September 14, 2019, Pevek, Russia – The floating power unit Akademik Lomonosov has arrived at the port of its permanent location in Pevek, Chukotka, in Russia's Far East, where it is being docked to start operations by the end of this year. Once commissioned, it will become the world’s first operational nuclear power plant based on small modular reactors (SMRs) technology; and a ‘working prototype’ for reliable source of low-carbon energy supply in remote areas.
Rosatom’s CEO Alexey Likhachev said:
“It’s maybe one small step for sustainable development in the Arctic, but it’s a giant leap for the decarbonisation of remote off-grid areas, and a watershed in the development of small modular nuclear power plants in the world.
The project has been welcomed by scientists, nuclear energy experts and environmentalists across the world.
Agneta Rising, Director General of the World Nuclear Association, said:
“To meet the nuclear industry’s Harmony goal of supplying at least 25% of the world’s electricity by 2050 we will need to bring the benefits of nuclear energy to more people in a wider range of locations. The Akademik Lomonosov is the first of a new class of small, mobile and versatile nuclear power plant that will supply clean and reliable electricity, heat and water, helping meet the UN’s sustainable development goals.
Akademik Lomonosov is a pilot project and a ‘working prototype’ for a future fleet of floating nuclear power plants and on-shore installations based on Russian-made small modular reactors. The small power units will be available for deployment to hard-to-reach areas of the Russia’s north and Far-East, as well as for export.
The total cost of the Pevek installation will not be disclosed until the project is complete but Rosatom’s spokesman said the technology is strongly competitive:
“Once we begin to manufacture small reactors in series, SMR-based plants for remote areas have a good chance to produce electricity cheaper than diesel, saving money and preventing harmful emissions.
Notes to the editor:
About Akademik Lomonosov
The nuclear FPU Akademik Lomonosov is equipped with two KLT-40C reactor systems (each with a capacity of 35 MW) similar to those used on icebreakers.
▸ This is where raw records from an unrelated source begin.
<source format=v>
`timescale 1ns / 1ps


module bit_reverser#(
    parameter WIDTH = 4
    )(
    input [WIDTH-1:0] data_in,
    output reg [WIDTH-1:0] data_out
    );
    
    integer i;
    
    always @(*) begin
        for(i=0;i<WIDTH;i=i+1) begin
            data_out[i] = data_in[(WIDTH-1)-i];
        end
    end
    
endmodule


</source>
It is designed by Rosatom to work as a part of the Floating Nuclear Thermal Power Plant (FNPP). The vessel is 144 metres long and 30 metres wide, and has a displacement of 21,000 tonnes. Akademik Lomonosov – the first ship of this kind – was named for 18th century Russian scientist Mikhail Lomonosov.
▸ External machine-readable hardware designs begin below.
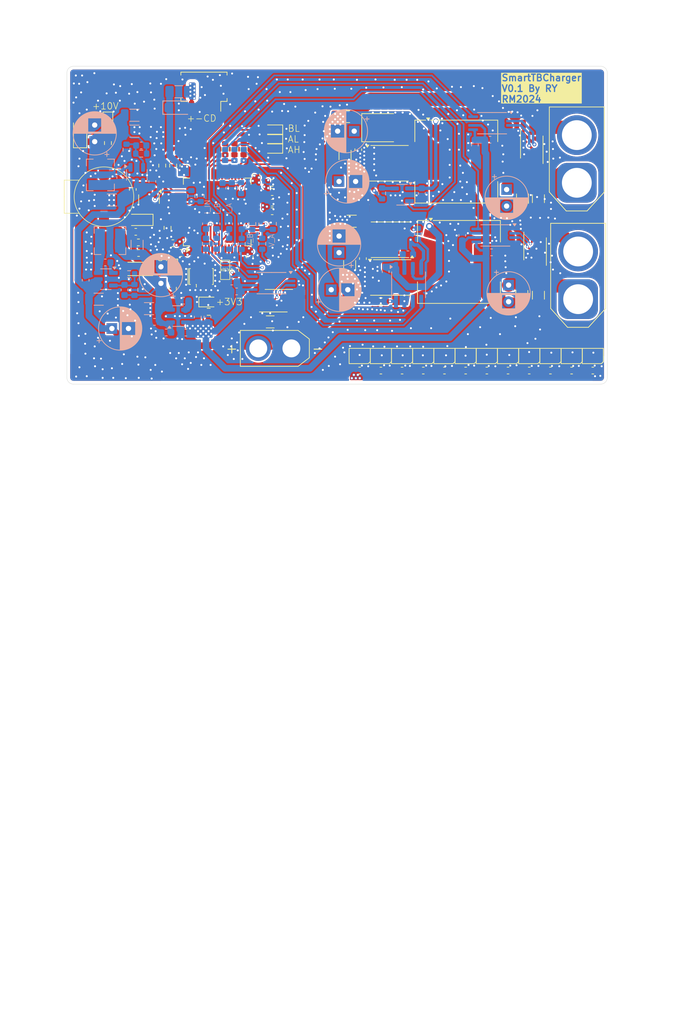
<source format=kicad_pcb>
(kicad_pcb
	(version 20240108)
	(generator "pcbnew")
	(generator_version "8.0")
	(general
		(thickness 1.6)
		(legacy_teardrops no)
	)
	(paper "A4")
	(layers
		(0 "F.Cu" signal)
		(1 "In1.Cu" power)
		(2 "In2.Cu" mixed)
		(31 "B.Cu" signal)
		(32 "B.Adhes" user "B.Adhesive")
		(33 "F.Adhes" user "F.Adhesive")
		(34 "B.Paste" user)
		(35 "F.Paste" user)
		(36 "B.SilkS" user "B.Silkscreen")
		(37 "F.SilkS" user "F.Silkscreen")
		(38 "B.Mask" user)
		(39 "F.Mask" user)
		(40 "Dwgs.User" user "User.Drawings")
		(41 "Cmts.User" user "User.Comments")
		(42 "Eco1.User" user "User.Eco1")
		(43 "Eco2.User" user "User.Eco2")
		(44 "Edge.Cuts" user)
		(45 "Margin" user)
		(46 "B.CrtYd" user "B.Courtyard")
		(47 "F.CrtYd" user "F.Courtyard")
		(48 "B.Fab" user)
		(49 "F.Fab" user)
		(50 "User.1" user)
		(51 "User.2" user)
		(52 "User.3" user)
		(53 "User.4" user)
		(54 "User.5" user)
		(55 "User.6" user)
		(56 "User.7" user)
		(57 "User.8" user)
		(58 "User.9" user)
	)
	(setup
		(stackup
			(layer "F.SilkS"
				(type "Top Silk Screen")
			)
			(layer "F.Paste"
				(type "Top Solder Paste")
			)
			(layer "F.Mask"
				(type "Top Solder Mask")
				(thickness 0.01)
			)
			(layer "F.Cu"
				(type "copper")
				(thickness 0.035)
			)
			(layer "dielectric 1"
				(type "prepreg")
				(thickness 0.1)
				(material "FR4")
				(epsilon_r 4.5)
				(loss_tangent 0.02)
			)
			(layer "In1.Cu"
				(type "copper")
				(thickness 0.035)
			)
			(layer "dielectric 2"
				(type "core")
				(thickness 1.24)
				(material "FR4")
				(epsilon_r 4.5)
				(loss_tangent 0.02)
			)
			(layer "In2.Cu"
				(type "copper")
				(thickness 0.035)
			)
			(layer "dielectric 3"
				(type "prepreg")
				(thickness 0.1)
				(material "FR4")
				(epsilon_r 4.5)
				(loss_tangent 0.02)
			)
			(layer "B.Cu"
				(type "copper")
				(thickness 0.035)
			)
			(layer "B.Mask"
				(type "Bottom Solder Mask")
				(thickness 0.01)
			)
			(layer "B.Paste"
				(type "Bottom Solder Paste")
			)
			(layer "B.SilkS"
				(type "Bottom Silk Screen")
			)
			(copper_finish "None")
			(dielectric_constraints no)
		)
		(pad_to_mask_clearance 0)
		(allow_soldermask_bridges_in_footprints no)
		(pcbplotparams
			(layerselection 0x00010fc_ffffffff)
			(plot_on_all_layers_selection 0x0000000_00000000)
			(disableapertmacros no)
			(usegerberextensions no)
			(usegerberattributes yes)
			(usegerberadvancedattributes yes)
			(creategerberjobfile yes)
			(dashed_line_dash_ratio 12.000000)
			(dashed_line_gap_ratio 3.000000)
			(svgprecision 4)
			(plotframeref no)
			(viasonmask no)
			(mode 1)
			(useauxorigin no)
			(hpglpennumber 1)
			(hpglpenspeed 20)
			(hpglpendiameter 15.000000)
			(pdf_front_fp_property_popups yes)
			(pdf_back_fp_property_popups yes)
			(dxfpolygonmode yes)
			(dxfimperialunits yes)
			(dxfusepcbnewfont yes)
			(psnegative no)
			(psa4output no)
			(plotreference yes)
			(plotvalue yes)
			(plotfptext yes)
			(plotinvisibletext no)
			(sketchpadsonfab no)
			(subtractmaskfromsilk no)
			(outputformat 1)
			(mirror no)
			(drillshape 1)
			(scaleselection 1)
			(outputdirectory "")
		)
	)
	(net 0 "")
	(net 1 "GND")
	(net 2 "VPP")
	(net 3 "+5V")
	(net 4 "Net-(U1-BS)")
	(net 5 "Net-(U1-LX)")
	(net 6 "Net-(U3-LX)")
	(net 7 "Net-(U3-BS)")
	(net 8 "Net-(U2-BP{slash}FB)")
	(net 9 "+3.3V")
	(net 10 "Net-(U3-FB)")
	(net 11 "+10V")
	(net 12 "Net-(U1-FB)")
	(net 13 "Net-(U4-PG10)")
	(net 14 "Net-(J1-Pin_2)")
	(net 15 "Net-(C36-Pad2)")
	(net 16 "ISENSE_CHB")
	(net 17 "VSENSE_CHB")
	(net 18 "ISENSE_CHA")
	(net 19 "Net-(C47-Pad2)")
	(net 20 "Net-(U10-HB)")
	(net 21 "Net-(D5-A)")
	(net 22 "Net-(D6-A)")
	(net 23 "Net-(J2-Pin_1)")
	(net 24 "Net-(J2-Pin_2)")
	(net 25 "Net-(R11-Pad2)")
	(net 26 "Net-(U7--)")
	(net 27 "Net-(U7-+)")
	(net 28 "SW_A")
	(net 29 "Net-(U4-PA8)")
	(net 30 "Net-(U4-PA10)")
	(net 31 "ISENSE_INPUT")
	(net 32 "Net-(D3-A)")
	(net 33 "VSENSE_CHA")
	(net 34 "Net-(Q1-G)")
	(net 35 "VSENSE_INPUT")
	(net 36 "Net-(BZ1-+)")
	(net 37 "Net-(J1-Pin_1)")
	(net 38 "Net-(J7-Pin_4)")
	(net 39 "Net-(J8-Pin_2)")
	(net 40 "Net-(J7-Pin_1)")
	(net 41 "Net-(J7-Pin_2)")
	(net 42 "Net-(U5--)")
	(net 43 "Net-(U5-+)")
	(net 44 "Net-(R8-Pad2)")
	(net 45 "SWDCK")
	(net 46 "SWDIO")
	(net 47 "unconnected-(U4-PB14-Pad36)")
	(net 48 "unconnected-(U4-PC4-Pad22)")
	(net 49 "Net-(BZ1--)")
	(net 50 "unconnected-(U4-PA5-Pad19)")
	(net 51 "unconnected-(U4-PC7-Pad39)")
	(net 52 "unconnected-(U4-PB9-Pad62)")
	(net 53 "unconnected-(U4-PC6-Pad38)")
	(net 54 "unconnected-(U4-PA4-Pad18)")
	(net 55 "unconnected-(U4-PA2-Pad14)")
	(net 56 "unconnected-(U4-PA1-Pad13)")
	(net 57 "unconnected-(U4-PC11-Pad53)")
	(net 58 "unconnected-(U4-PC8-Pad40)")
	(net 59 "unconnected-(U4-PB7-Pad60)")
	(net 60 "unconnected-(U4-PC10-Pad52)")
	(net 61 "unconnected-(U4-PA0-Pad12)")
	(net 62 "unconnected-(U4-PB2-Pad26)")
	(net 63 "unconnected-(U4-PC9-Pad41)")
	(net 64 "Net-(D7-A)")
	(net 65 "unconnected-(U4-PC5-Pad23)")
	(net 66 "unconnected-(U4-PA3-Pad17)")
	(net 67 "Net-(U4-PF0)")
	(net 68 "unconnected-(U4-PC3-Pad11)")
	(net 69 "unconnected-(U4-PB4-Pad57)")
	(net 70 "unconnected-(U4-PB12-Pad34)")
	(net 71 "unconnected-(U4-PC15-Pad4)")
	(net 72 "unconnected-(U4-PB6-Pad59)")
	(net 73 "unconnected-(U4-PB3-Pad56)")
	(net 74 "unconnected-(U4-PA12-Pad46)")
	(net 75 "unconnected-(U4-PA15-Pad51)")
	(net 76 "Net-(D8-A)")
	(net 77 "unconnected-(U4-PB1-Pad25)")
	(net 78 "unconnected-(U4-PB10-Pad30)")
	(net 79 "unconnected-(U4-PD2-Pad55)")
	(net 80 "Net-(Q4-G)")
	(net 81 "unconnected-(U4-PB5-Pad58)")
	(net 82 "unconnected-(U4-PC14-Pad3)")
	(net 83 "unconnected-(U4-PA6-Pad20)")
	(net 84 "Net-(D17-A)")
	(net 85 "unconnected-(U4-PC13-Pad2)")
	(net 86 "Net-(U4-PF1)")
	(net 87 "unconnected-(U4-PB15-Pad37)")
	(net 88 "Net-(Q5-G)")
	(net 89 "RGB_DATA")
	(net 90 "Net-(D18-DOUT)")
	(net 91 "Net-(D19-DOUT)")
	(net 92 "Net-(D20-DOUT)")
	(net 93 "Net-(D21-DOUT)")
	(net 94 "Net-(D22-DOUT)")
	(net 95 "Net-(D23-DOUT)")
	(net 96 "Net-(D24-DOUT)")
	(net 97 "Net-(D25-DOUT)")
	(net 98 "Net-(D26-DOUT)")
	(net 99 "Net-(D27-DOUT)")
	(net 100 "Net-(D28-DOUT)")
	(net 101 "unconnected-(D29-DOUT-Pad1)")
	(net 102 "Net-(F8-Pad1)")
	(net 103 "Net-(Q3-G)")
	(net 104 "Net-(U4-PB8)")
	(net 105 "Net-(R22-Pad2)")
	(net 106 "Net-(U9--)")
	(net 107 "Net-(U9-+)")
	(net 108 "BUZZER")
	(net 109 "unconnected-(U4-PB11-Pad33)")
	(net 110 "Net-(U6-OUT)")
	(net 111 "DRV_CHA2")
	(net 112 "Net-(U4-PA9)")
	(net 113 "DRV_CHA1")
	(net 114 "DRV_CHB")
	(net 115 "Net-(U10-HO)")
	(net 116 "Net-(U10-LO)")
	(net 117 "Net-(D4-A)")
	(net 118 "GNDPWR")
	(footprint "LED_SMD:LED_WS2812B-2020_PLCC4_2.0x2.0mm" (layer "F.Cu") (at 82.415 89.75 180))
	(footprint "Capacitor_SMD:C_1206_3216Metric" (layer "F.Cu") (at 73.8 59.4 -90))
	(footprint "LED_SMD:LED_WS2812B-2020_PLCC4_2.0x2.0mm" (layer "F.Cu") (at 111.215 89.75 180))
	(footprint "Resistor_SMD:R_0603_1608Metric" (layer "F.Cu") (at 47.8 79.6 90))
	(footprint "Package_TO_SOT_SMD:TDSON-8-1" (layer "F.Cu") (at 80.8 72.195 180))
	(footprint "Capacitor_SMD:C_0603_1608Metric" (layer "F.Cu") (at 104.815 91.9488 180))
	(footprint "Capacitor_SMD:C_0603_1608Metric" (layer "F.Cu") (at 76.5 75.045 -90))
	(footprint "Package_TO_SOT_SMD:TDSON-8-1" (layer "F.Cu") (at 80.3 60.65))
	(footprint "Capacitor_SMD:C_0603_1608Metric" (layer "F.Cu") (at 95.215 91.95 180))
	(footprint "Capacitor_SMD:C_0603_1608Metric" (layer "F.Cu") (at 92.015 91.95 180))
	(footprint "LED_SMD:LED_WS2812B-2020_PLCC4_2.0x2.0mm" (layer "F.Cu") (at 108.032142 89.75 180))
	(footprint "LED_SMD:LED_WS2812B-2020_PLCC4_2.0x2.0mm" (layer "F.Cu") (at 98.415 89.75 180))
	(footprint "Connector_AMASS:AMASS_XT30U-M_1x02_P5.0mm_Vertical" (layer "F.Cu") (at 65.7 88.6 180))
	(footprint "Capacitor_SMD:C_0603_1608Metric" (layer "F.Cu") (at 42.625 74.2 180))
	(footprint "Capacitor_SMD:C_1206_3216Metric" (layer "F.Cu") (at 74.5 76.045 -90))
	(footprint "Capacitor_SMD:C_0603_1608Metric" (layer "F.Cu") (at 55.7 76.75 -90))
	(footprint "Diode_SMD:D_SMF" (layer "F.Cu") (at 42.4 76.6 180))
	(footprint "LED_SMD:LED_WS2812B-2020_PLCC4_2.0x2.0mm" (layer "F.Cu") (at 92.015 89.75 180))
	(footprint "Capacitor_SMD:C_0603_1608Metric" (layer "F.Cu") (at 108.015 91.95 180))
	(footprint "Fuse:Fuse_1206_3216Metric" (layer "F.Cu") (at 103 66 -90))
	(footprint "Capacitor_SMD:C_0603_1608Metric" (layer "F.Cu") (at 59.4 74.8 90))
	(footprint "Capacitor_SMD:C_1206_3216Metric" (layer "F.Cu") (at 73.8 53.6 180))
	(footprint "Inductor_SMD:L_Coilcraft_MSS1260-XXX" (layer "F.Cu") (at 90.6 60.4))
	(footprint "Capacitor_SMD:C_0603_1608Metric" (layer "F.Cu") (at 88.815 91.95 180))
	(footprint "Capacitor_SMD:C_0603_1608Metric" (layer "F.Cu") (at 62.817215 66.6 180))
	(footprint "Fuse:Fuse_1206_3216Metric" (layer "F.Cu") (at 62.5 84.6 180))
	(footprint "Capacitor_SMD:C_0603_1608Metric" (layer "F.Cu") (at 41.75 64.6 90))
	(footprint "LinkedLibrary:MLT-9032" (layer "F.Cu") (at 37.4 65.7 -90))
	(footprint "Capacitor_SMD:C_1206_3216Metric" (layer "F.Cu") (at 74.8 69.4 180))
	(footprint "LED_SMD:LED_WS2812B-2020_PLCC4_2.0x2.0mm" (layer "F.Cu") (at 76.015 89.75 180))
	(footprint "Capacitor_SMD:C_0603_1608Metric" (layer "F.Cu") (at 79.215 91.95 180))
	(footprint "LED_SMD:LED_WS2812B-2020_PLCC4_2.0x2.0mm" (layer "F.Cu") (at 85.615 89.75 180))
	(footprint "Inductor_SMD:L_0603_1608Metric" (layer "F.Cu") (at 42.6 72.6))
	(footprint "Connector_Molex:Molex_PicoBlade_53261-0471_1x04-1MP_P1.25mm_Horizontal" (layer "F.Cu") (at 52.5 49.6 180))
	(footprint "Resistor_SMD:R_Shunt_Vishay_WSK2512_6332Metric_T1.19mm" (layer "F.Cu") (at 102 58.2 90))
	(footprint "Diode_SMD:D_SMF" (layer "F.Cu") (at 33.8 55.95 90))
	(footprint "Capacitor_SMD:C_0603_1608Metric" (layer "F.Cu") (at 62.8 63.6 180))
	(footprint "Resistor_SMD:R_0603_1608Metric" (layer "F.Cu") (at 47.85 61 90))
	(footprint "Capacitor_SMD:C_0603_1608Metric"
		(layer "F.Cu")
		(uuid "6c110052-0c8d-491a-853a-c80276193834")
		(at 85.615 91.95 180)
		(descr "Capacitor SMD 0603 (1608 Metric), square (rectangular) end terminal, IPC_7351 nominal, (Body size source: IPC-SM-782 page 76, https://www.pcb-3d.com/wordpress/wp-content/uploads/ipc-sm-782a_amendment_1_and_2.pdf), generated with kicad-footprint-generator")
		(tags "capacitor")
		(property "Reference" "C95"
			(at 0 -1.43 0)
			(layer "F.SilkS")
			(hide yes)
			(uuid "25ba0d1a-6e71-4da3-8adf-5f193ef1bb52")
			(effects
				(font
					(size 1 1)
					(thickness 0.15)
				)
			)
		)
		(property "Value" "100n"
			(at 0 1.43 0)
			(layer "F.Fab")
			(uuid "e6bc9076-a1bb-4202-b677-c852be6f00fd")
			(effects
				(font
					(size 1 1)
					(thickness 0.15)
				)
			)
		)
		(property "Footprint" "Capacitor_SMD:C_0603_1608Metric"
			(at 0 0 180)
			(unlocked yes)
			(layer "F.Fab")
			(hide yes)
			(uuid "f5fa5e6a-9048-4ba7-ad8d-4d82b1abc993")
			(effects
				(font
					(size 1.27 1.27)
					(thickness 0.15)
				)
			)
		)
		(property "Datasheet" ""
			(at 0 0 180)
			(unlocked yes)
			(layer "F.Fab")
			(hide yes)
			(uuid "0fc7b48a-3a58-485c-9e97-27a11ed4ebd2")
			(effects
				(font
					(size 1.27 1.27)
					(thickness 0.15)
				)
			)
		)
		(property "Description" "Unpolarized capacitor"
			(at 0 0 180)
			(unlocked yes)
			(layer "F.Fab")
			(hide yes)
			(uuid "9c1e4d19-68fd-498e-a985-7ba75757c33d")
			(effects
				(font
					(size 1.27 1.27)
					(thickness 0.15)
				)
			)
		)
		(property ki_fp_filters "C_*")
		(path "/746e3ea7-d29b-4fc9-bba0-27fe5c3dbe23")
		(sheetname "根目录")
		(sheetfile "SmartTBBatteryChargerNewTest.kicad_sch")
		(attr smd)
		(fp_line
			(start -0.14058 0.51)
			(end 0.14058 0.51)
			(stroke
				(width 0.12)
				(type solid)
			)
			(layer "F.SilkS")
			(uuid "aab51ceb-56e6-419e-9837-436f4467aaa3")
		)
		(fp_line
			(start -0.14058 -0.51)
			(end 0.14058 -0.51)
			(stroke
				(width 0.12)
				(type solid)
			)
			(layer "F.SilkS")
			(uuid "399bc71f-2e7f-4c8a-95d5-ba78993085a1")
	
... [1659529 chars truncated]
</source>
About the FNPP and small modular reactors (SMRs)
SMR-based nuclear power plants (featuring reactors of less than 300MWe each), floating and on-shore, are designed to made it possible to supply electricity to hard-to-reach areas, smaller grids and off-grid installations. These small nuclear reactors can operate non-stop without the need for refuelling for three to five years, thereby considerably reducing the cost of electricity generation. Whilst variable renewable energy installations such as wind and solar for such areas require an expensive a polluting diesel back-up or an expensive energy storage, small nuclear power plants ensure uninterrupted electricity supply even for energy intensive users.
The reactors have the potential to work particularly well in regions with extended coastlines, power supply shortages, and limited access to electrical grids. The plant can be delivered to any point along a coast and connected to existing electrical grids.
ROSATOM is the only company in the world to offer integrated clean energy solutions across the nuclear supply chain and beyond, including design, construction and operation of nuclear power stations, uranium mining, conversion and enrichment, supply of nuclear fuel, decommissioning, spent fuel storage and transportation and safe nuclear waste disposal. With 70 years’ continuous experience, the company is the world leader in high-performance solutions for all kinds of nuclear power plants. It is also working in the segments of wind generation, nuclear medicine, energy storage and other.
Headquartered in Moscow, the company brings together over 300 enterprises and organizations and over 250,000 employees. Globally, the company has the second biggest uranium reserves, has more than a third of the world’s enrichment market, and is the world's biggest builder of the latest generation nuclear power stations and US$133 billion 10-years export order book.